Drawing reviews are completed by RPA to protect our clients directly (RPA operates as the representative with and/or for the hospital, ASC and Long-term Care Facility). This is to identify in advance potential issues with code compliance (NFPA 101, The Life Safety Code), fire attack (how the fire department would enter an area to fight a fire) and ensure the unique patient acuity in that area has been properly addressed in the protections required that would be considered “best practices” and potentially not code compliant (bariatric unit, NICU, behavioral health, etc.).
RPA has saved clients hundreds of thousands of dollars by handling problems before they surface. We believe it is far better to fix an issue before you open than after the patients are already in your facility.
RPA can provide your organization with a compliance review of life safety design drawings for the applicable edition(s) of the Life Safety Code®. This service may reveal design oversights and improper application or inaccurate interpretations of Code provisions.
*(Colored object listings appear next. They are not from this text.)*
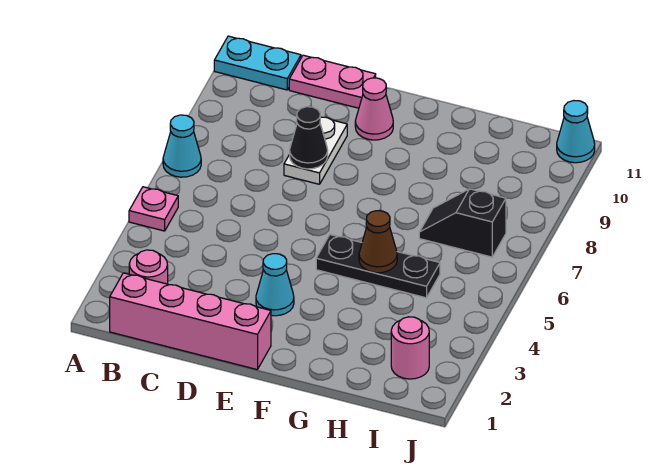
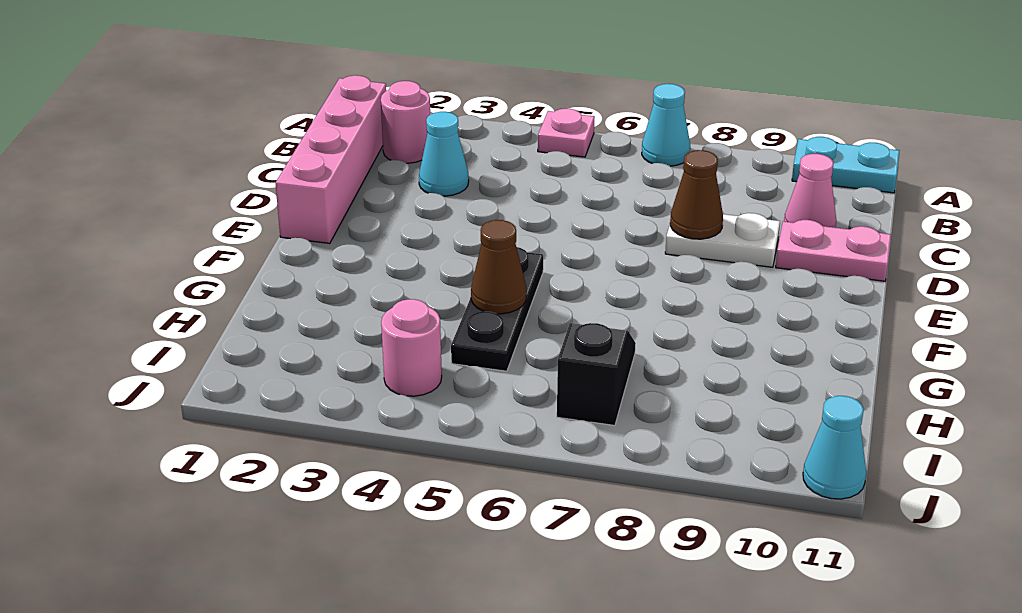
cyan plate A11:B11 level 1 -> cyan plate A10:A11 level 1
pink plate C11:D11 level 1 -> pink plate D10:D11 level 1
black cone D8 level 2 -> brown cone D8 level 2
cyan cone E3 level 1 -> cyan cone C3 level 1
pink cone E10 level 1 -> pink cone C10 level 1
pink round brick I2 level 1 -> pink round brick I4 level 1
Common design issues are extremely difficult and costly to remediate once construction has commenced:
One of the most critical components in a review of the life safety design drawings is the part that is not in the Codes, but protects patients based on high acuity areas. RPA assesses how the life safety drawings complement best practice fire safety and evacuation planning/procedures. This may result in guidance addressing how the addition, placement or omission of fire protection features has a direct impact on evacuation planning and fire department access. Although not directly tied to code compliance, these recommendations can often directly affect the ability of staff to protect patients in place or effectively evacuate them horizontally.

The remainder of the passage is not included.